Exercise tasks:
• A. According to the text on AIDS origins and polio vaccine, when was the oral form of the polio vaccine removed from the market in America?
• B. Reproduce the part of the text on AIDS origins and polio vaccine between "Even if the" and "Society for Microbiology.", inclusive.

Text segment:
__________________________________________________

Hooper’s book got extensive press coverage, greatly upsetting the AIDS establishment which has always viewed any suggestion of AIDS as a man-made disease as hysteria, paranoia or “conspiracy theory.” Similarly, my two decades of man-made AIDS research linking AIDS to 1970’s vaccine, as well as two books on the subject, were dismissed by Hooper in a sentence in a footnote on page 897.
Not surprisingly, Hooper’s vaccine theory was totally discredited the following year by AIDS scientists and WHO officials at a Conference held in London to debate the origin of AIDS, although Hooper still actively promotes his theory on the internet. The retesting of the old 1950’s polio vaccine showed no evidence of a chimp virus. The molecular biologists also came down hard on Hopper with their “genetic sequencing data” suggesting HIV first entered the human population in the 1930’s. (For details, google “2000 London Origin of AIDS.”)
Why it took HIV a half-century to produce an epidemic was not made clear, nor was there any discussion as to how a black heterosexual African disease could have transformed itself exclusively into a white gay man’s disease in Manhattan. Or why the epidemic broke out first in America in 1979 and was only uncovered five years later in Africa.
Oral Polio Vaccine and Immunodeficiency
The public frequently receives bad news about AIDS in Africa. Millions are dying, millions are infected with HIV, and millions of children are left as orphans. And this is just the AIDS part of the various horrors connected with Africa.
Africans question why they are being given the oral form of the polio vaccine (OPV) when this form was removed from the market in America in January 2000. The inactivated and killed polio virus vaccine (IPV) cannot cause polio, but the live OPV is indeed capable of causing (although rarely) paralytic polio. Equally dangerous is that OPV recipients shed live polio virus, which is entirely capable of spreading polio to unvaccinated and unprotected others. However, the oral form of the vaccine is the only form recommended by health officials for outbreaks of polio epidemics.
Even if the IPV vaccine were effective, the cost would be prohibitive. A 5cc. vial (enough to adequately inoculate 3 children with three separate injections) is $US 300. Is this form of the vaccine totally safe? The expensive IPV is thought to contain newly-discovered nanobacteria, which have been linked to various diseases. The Vaccine web site www.whale.to claims nanobacteria have been found to be a contaminant in previously assumed-to-be-sterile medical products, specifically the IPV Polio Vaccine. Most human biologicals and vaccines are made in fetal bovine (cow) serum, a medium known to be contaminated with nanobacteria, as reported May 23rd, 2001, at the 101st General Meeting of the American Society for Microbiology.
Bad vaccine reactions are increased in the presence of HIV, immunodeficiency and malnutrition, which is purportedly common in sub-Saharan Africans. So why is this not being considered? Will the WHO’s live oral vaccine awaken more “dormant” HIV? Nowhere could I find this question being asked by WHO officials or other scientists. The WHO vaccine for Africa (except parts of Nigeria) is made by Aventis Pasteur, a multinational pharmaceutical company headquartered in France. In 2003 Aventis donated 30 million doses to the program.
The Origin of AIDS and Monkey Business
A google search of the “origin of AIDS” lists an overwhelming 796,000 citations.

__________________________________________________

[Collected data]

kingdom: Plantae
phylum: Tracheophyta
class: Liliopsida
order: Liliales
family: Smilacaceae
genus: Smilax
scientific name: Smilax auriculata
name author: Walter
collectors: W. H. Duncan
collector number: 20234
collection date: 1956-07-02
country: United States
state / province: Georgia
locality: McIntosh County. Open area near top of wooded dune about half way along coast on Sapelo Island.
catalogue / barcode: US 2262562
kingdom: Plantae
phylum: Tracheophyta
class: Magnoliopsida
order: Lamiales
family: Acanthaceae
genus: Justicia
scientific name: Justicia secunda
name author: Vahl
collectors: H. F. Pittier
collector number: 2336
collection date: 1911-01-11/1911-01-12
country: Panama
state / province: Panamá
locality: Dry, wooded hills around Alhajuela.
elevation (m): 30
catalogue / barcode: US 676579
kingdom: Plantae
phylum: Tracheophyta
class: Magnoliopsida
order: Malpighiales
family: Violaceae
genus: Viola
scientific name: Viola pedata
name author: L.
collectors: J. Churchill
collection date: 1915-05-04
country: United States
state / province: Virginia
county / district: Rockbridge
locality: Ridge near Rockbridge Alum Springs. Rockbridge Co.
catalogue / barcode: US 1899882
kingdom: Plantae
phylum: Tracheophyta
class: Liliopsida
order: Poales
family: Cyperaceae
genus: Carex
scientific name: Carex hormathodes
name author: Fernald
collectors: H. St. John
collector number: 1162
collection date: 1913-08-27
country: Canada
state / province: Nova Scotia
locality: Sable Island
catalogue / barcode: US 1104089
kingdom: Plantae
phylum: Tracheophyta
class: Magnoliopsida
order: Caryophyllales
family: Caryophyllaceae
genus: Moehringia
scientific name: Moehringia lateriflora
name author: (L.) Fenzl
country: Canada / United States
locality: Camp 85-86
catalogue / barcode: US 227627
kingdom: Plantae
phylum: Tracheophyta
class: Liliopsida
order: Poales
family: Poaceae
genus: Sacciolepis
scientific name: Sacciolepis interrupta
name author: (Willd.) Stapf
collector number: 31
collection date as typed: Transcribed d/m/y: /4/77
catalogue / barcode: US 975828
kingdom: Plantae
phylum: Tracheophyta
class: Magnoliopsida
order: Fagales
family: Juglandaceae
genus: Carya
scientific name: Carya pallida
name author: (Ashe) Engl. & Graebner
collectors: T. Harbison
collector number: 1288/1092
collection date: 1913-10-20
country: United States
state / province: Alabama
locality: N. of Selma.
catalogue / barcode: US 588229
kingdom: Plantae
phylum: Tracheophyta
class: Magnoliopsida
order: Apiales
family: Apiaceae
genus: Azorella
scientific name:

__________________________________________________

Responses by task:
• A. January 2000

• B.
Even if the IPV vaccine were effective, the cost would be prohibitive. A 5cc. vial (enough to adequately inoculate 3 children with three separate injections) is $US 300. Is this form of the vaccine totally safe? The expensive IPV is thought to contain newly-discovered nanobacteria, which have been linked to various diseases. The Vaccine web site www.whale.to claims nanobacteria have been found to be a contaminant in previously assumed-to-be-sterile medical products, specifically the IPV Polio Vaccine. Most human biologicals and vaccines are made in fetal bovine (cow) serum, a medium known to be contaminated with nanobacteria, as reported May 23rd, 2001, at the 101st General Meeting of the American Society for Microbiology.